Dans une décision sur le bien-fondé d’une réclamation collective déposée par la Confederación Sindical de Comisiones Obreras (CCOO) c. Espagne (réclamation no 218/2022), le Comité européen des droits sociaux (CEDS) du Conseil de l’Europe constate que la législation espagnole relative à l’indemnisation pour licenciement injustifié, à la réintégration dans l’emploi en cas de licenciement injustifié et à l’indemnisation pour licenciement injustifié des travailleurs temporaires embauchés en violation de la loi n’est pas conforme à la Charte sociale européenne révisée (« la Charte »).

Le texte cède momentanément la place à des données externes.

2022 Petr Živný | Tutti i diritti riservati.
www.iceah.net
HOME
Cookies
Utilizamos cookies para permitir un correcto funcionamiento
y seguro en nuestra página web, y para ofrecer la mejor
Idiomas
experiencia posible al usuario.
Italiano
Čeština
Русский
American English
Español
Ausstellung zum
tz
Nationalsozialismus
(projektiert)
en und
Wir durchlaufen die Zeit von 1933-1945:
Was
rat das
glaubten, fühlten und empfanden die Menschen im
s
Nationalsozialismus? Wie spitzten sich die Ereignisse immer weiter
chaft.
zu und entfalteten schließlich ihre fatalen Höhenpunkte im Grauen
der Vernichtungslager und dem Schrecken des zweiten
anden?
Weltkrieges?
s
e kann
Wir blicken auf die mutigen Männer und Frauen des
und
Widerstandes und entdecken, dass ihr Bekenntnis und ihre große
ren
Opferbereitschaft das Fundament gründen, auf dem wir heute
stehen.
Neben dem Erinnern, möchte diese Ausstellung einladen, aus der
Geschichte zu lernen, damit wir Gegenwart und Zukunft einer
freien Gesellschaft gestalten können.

Dans sa réclamation, la CCOO allègue que la situation en Espagne constitue une violation de l’article 24 de la Charte en raison du caractère inadéquat de l’indemnisation en cas de licenciement injustifié ainsi que du droit à la réintégration dans l'emploi compte tenu de l’absence de réparation du préjudice effectivement subi. Elle soutient également que l’indemnisation est insuffisante par rapport au préjudice subi du fait des contrats temporaires successifs conclus en violation de la loi, en particulier pour les employés sous contrat temporaire dans les administrations publiques.

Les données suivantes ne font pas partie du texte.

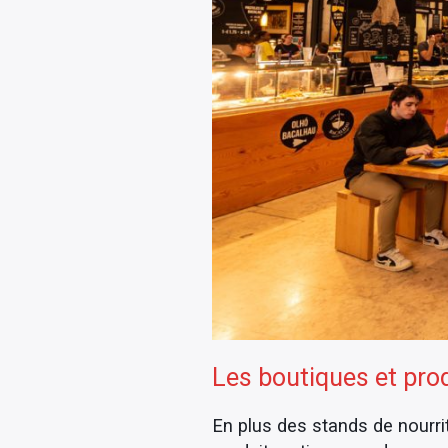
Les boutiques et pro
En plus des stands de nourri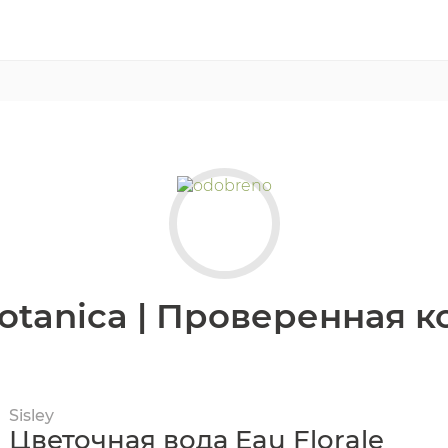
otanica | Проверенная 
Sisley
Цветочная вода Eau Florale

Pour ce qui concerne l’indemnisation pour licenciement injustifié, le CEDS confirme les conclusions de sa décision sur le bien-fondé de la réclamation collective Unión General de Trabajadores (UGT) c. Espagne (no 207/2022), publiée le 29 juillet 2024.

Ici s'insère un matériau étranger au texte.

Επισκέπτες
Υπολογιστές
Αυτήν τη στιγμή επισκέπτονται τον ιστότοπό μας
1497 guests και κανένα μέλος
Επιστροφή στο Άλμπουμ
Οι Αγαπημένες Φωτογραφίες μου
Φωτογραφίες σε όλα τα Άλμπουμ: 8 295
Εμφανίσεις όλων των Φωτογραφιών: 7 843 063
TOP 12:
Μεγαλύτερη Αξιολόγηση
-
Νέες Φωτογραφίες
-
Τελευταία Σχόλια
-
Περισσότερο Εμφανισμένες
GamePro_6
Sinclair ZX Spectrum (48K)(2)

Pour ce qui concerne le droit à la réintégration dans l´emploi en cas de licenciement injustifié, le CEDS considère que, bien que l’article 24.b de la Charte ne fasse pas expressément référence à la réintégration, il se réfère à une indemnisation ou à une autre réparation appropriée. Le CEDS estime qu’une telle autre réparation appropriée devrait inclure la réintégration comme l’un des modes de réparation dont les juridictions internes peuvent disposer en cas de licenciement sans motif valable.
Même si la réintégration est possible en droit espagnol dans des cas limités, les juridictions nationales ne sont pas en mesure d’apprécier s’il s’agit de l’option la plus appropriée dans un cas donné. Le CEDS estime que les juridictions nationales devraient être en mesure d’apprécier le bien-fondé de la réintégration en concertation avec les parties à la procédure.
Le CEDS considère qu’en cas de licenciement injustifié ou de licenciement nul et non avenu d’un travailleur temporaire, les dispositions applicables sont identiques à celles prévues pour les travailleurs permanents. Dans ces conditions, le CEDS souligne que les mêmes considérations s’appliquent et que les plafonds fixés par la législation ne sont pas suffisamment élevés pour réparer le préjudice subi par la victime dans tous les cas et pour avoir un effet dissuasif sur l’employeur. En conséquence, le préjudice réel subi par le travailleur concerné, lié aux caractéristiques spécifiques du cas, pourrait ne pas être correctement pris en compte, ne serait-ce que parce que la possibilité d’une indemnisation complémentaire est très limitée.